[[ Passage provided open ]]

But other regional nations face similar challenges and still manage higher defence outlays. Whether any of those challenges will be met by Widodo’s pet project of a new capital in the Borneo jungle (which, if realised, will cost many billions of dollars), and whether what is left for defence meets decent standards of effectiveness and accountability, are questions that, at best, are moot.

In the meantime, the gap between Widodo’s periodic rhetoric about Indonesia’s becoming a major geostrategic actor capable of securing its growing suite of interests and its actual strategic weight looks set only to widen.

Unlocking foreign investment will drive Indonesia’s economy

President Joko Widodo has expressed frustration to his economic advisers in recent months over Indonesia’s failure to attract a ‘fair share’ of the foreign investment dollars going into Southeast Asia. Even as foreign investment into the region has recorded solid growth, its biggest economy has failed to attract a level of interest commensurate with its size.

[[ Passage provided closed ]]

**To do**.
A – Please give again the part of the passage on Indonesia that opens with the words containing "Unlocking foreign investment" and closes with "with its size.", copying it word for word.
B – Return each line of the entries that contains the string "subspecies", treating uppercase and lowercase as different.

[[ The records open ]]

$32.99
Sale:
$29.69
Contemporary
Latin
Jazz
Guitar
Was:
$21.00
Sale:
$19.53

[[ The records closed ]]
[[ The records open ]]

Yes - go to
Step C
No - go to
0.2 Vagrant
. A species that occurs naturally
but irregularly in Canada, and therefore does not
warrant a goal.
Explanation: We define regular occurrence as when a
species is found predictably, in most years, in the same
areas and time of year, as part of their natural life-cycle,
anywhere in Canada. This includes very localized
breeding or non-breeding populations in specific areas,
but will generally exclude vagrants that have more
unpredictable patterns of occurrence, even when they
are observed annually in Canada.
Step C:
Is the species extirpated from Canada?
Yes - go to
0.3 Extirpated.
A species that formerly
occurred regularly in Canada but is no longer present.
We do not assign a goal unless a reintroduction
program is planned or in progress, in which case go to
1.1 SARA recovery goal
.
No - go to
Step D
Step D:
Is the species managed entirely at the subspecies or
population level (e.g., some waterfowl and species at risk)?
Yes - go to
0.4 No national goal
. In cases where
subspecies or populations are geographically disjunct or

[[ The records closed ]]

**Answer section**.
A –
Unlocking foreign investment will drive Indonesia’s economy

President Joko Widodo has expressed frustration to his economic advisers in recent months over Indonesia’s failure to attract a ‘fair share’ of the foreign investment dollars going into Southeast Asia. Even as foreign investment into the region has recorded solid growth, its biggest economy has failed to attract a level of interest commensurate with its size.

B –
Is the species managed entirely at the subspecies or
subspecies or populations are geographically disjunct or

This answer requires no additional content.